Dziennik budowy - "Manuela"
16.07.2004 Odbyłem dziś rozmowę z potencjalnym kierownikiem budowy (inspektor nadzoru inwestorskiego). W porównaniu z architektem adaptującym mój projekt jest droższy o 100PLN, ale jest znany w starostwie i Nadzorze Budowlanym. Gość trochę starej daty, więc boję się że nie jest zbyt obeznany z nowymi technologiami. Z drugiej strony on odpowiada przede wszystkim za konstrukcję – trudno, żeby miał w jednym palcu np. instalacje grzewcze ze wszystkimi ich bajerami. Wstępnie jestem na niego zdecydowany tym bardziej, że wszyscy bardzo pochlebnie się o nim wypowiadają. Dodatkowo okazało się, że projekt Manueli ma dobrze opanowany, bo niedawno nadzorował budowę Manueli gdzieś w okolicy.

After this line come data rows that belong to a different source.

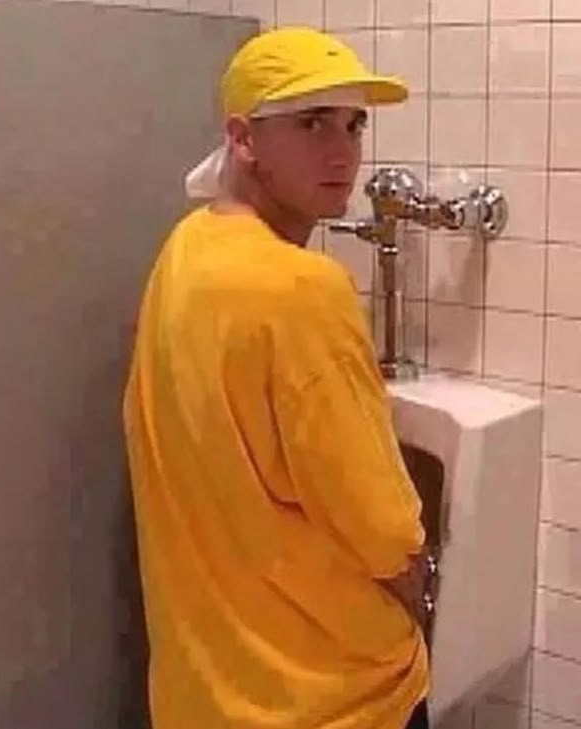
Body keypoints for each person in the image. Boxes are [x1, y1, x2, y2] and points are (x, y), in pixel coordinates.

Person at [123, 26, 432, 729]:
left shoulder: (185, 252)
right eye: (312, 122)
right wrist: (419, 588)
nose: (343, 150)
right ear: (244, 138)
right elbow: (385, 527)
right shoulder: (302, 288)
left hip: (205, 694)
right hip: (332, 699)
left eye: (354, 123)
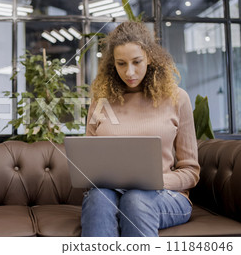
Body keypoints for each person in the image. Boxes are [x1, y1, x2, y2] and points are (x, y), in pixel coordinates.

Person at [82, 21, 200, 237]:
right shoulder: (101, 101)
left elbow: (191, 172)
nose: (130, 72)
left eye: (137, 62)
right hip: (111, 194)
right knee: (99, 198)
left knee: (135, 199)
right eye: (121, 64)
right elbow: (89, 167)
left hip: (165, 197)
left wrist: (157, 182)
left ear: (149, 57)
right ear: (112, 65)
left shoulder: (177, 98)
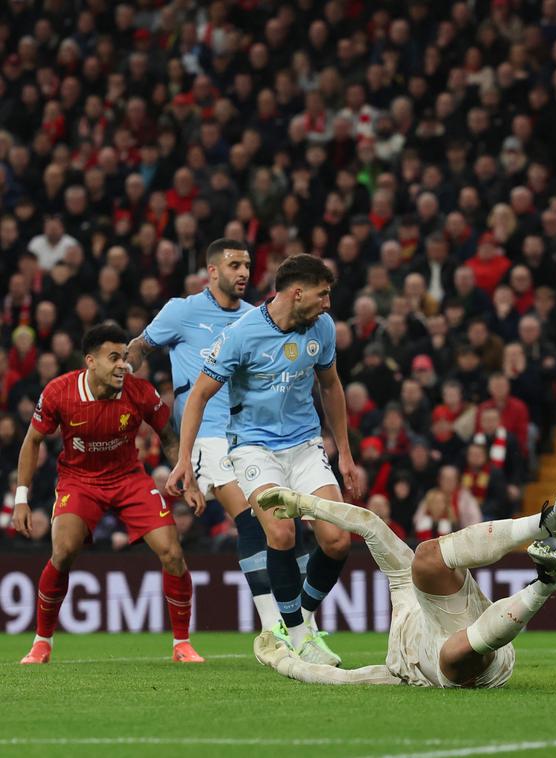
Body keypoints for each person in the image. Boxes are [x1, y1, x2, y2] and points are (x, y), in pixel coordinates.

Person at [166, 254, 363, 666]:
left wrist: (344, 452)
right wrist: (184, 460)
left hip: (305, 445)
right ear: (297, 292)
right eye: (322, 294)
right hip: (253, 448)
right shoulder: (241, 334)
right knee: (282, 533)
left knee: (337, 540)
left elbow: (331, 386)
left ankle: (302, 620)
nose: (328, 304)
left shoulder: (321, 329)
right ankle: (298, 638)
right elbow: (199, 395)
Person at [129, 237, 298, 647]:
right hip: (206, 436)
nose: (243, 272)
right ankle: (273, 625)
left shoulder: (254, 318)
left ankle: (298, 619)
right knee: (250, 519)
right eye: (235, 265)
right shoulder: (181, 312)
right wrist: (122, 376)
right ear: (213, 272)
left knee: (285, 526)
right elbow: (141, 346)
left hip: (251, 435)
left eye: (247, 265)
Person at [12, 323, 207, 664]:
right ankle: (42, 642)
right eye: (113, 357)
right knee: (63, 552)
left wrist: (187, 479)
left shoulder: (140, 392)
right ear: (90, 361)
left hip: (129, 478)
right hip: (79, 480)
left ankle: (182, 644)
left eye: (124, 357)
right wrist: (21, 499)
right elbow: (32, 441)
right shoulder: (59, 392)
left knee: (172, 552)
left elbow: (171, 438)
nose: (122, 365)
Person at [253, 488, 556, 689]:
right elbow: (344, 677)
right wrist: (282, 661)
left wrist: (305, 504)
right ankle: (545, 584)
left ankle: (544, 523)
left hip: (465, 620)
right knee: (451, 653)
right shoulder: (400, 673)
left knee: (426, 557)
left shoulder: (404, 583)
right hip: (469, 666)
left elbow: (369, 524)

Próbowałem dziś po raz kolejny uzyskać jakieś konkretne informacje w urzędzie skarbowym – niestety nic nowego: proszę złożyć zapytanie w ciągu miesiąca odpowiemy. Może faktycznie to jest metoda. Jestem jutro umówiony ze znajomą księgową – może ona powie mi coś ciekawego.